# [목표]
아래에 있는 모든 줄을 JSON 문자열 목록으로 옮기시오. 줄 하나를 문자열 하나로 하고, 빈 줄은 넣지 마시오.

# [과제 자료]

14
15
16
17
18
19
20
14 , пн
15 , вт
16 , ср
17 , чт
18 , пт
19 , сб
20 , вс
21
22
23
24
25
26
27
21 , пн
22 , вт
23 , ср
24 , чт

# [예제 풀이]
[
  "14",
  "15",
  "16",
  "17",
  "18",
  "19",
  "20",
  "14 , пн",
  "15 , вт",
  "16 , ср",
  "17 , чт",
  "18 , пт",
  "19 , сб",
  "20 , вс",
  "21",
  "22",
  "23",
  "24",
  "25",
  "26",
  "27",
  "21 , пн",
  "22 , вт",
  "23 , ср",
  "24 , чт"
]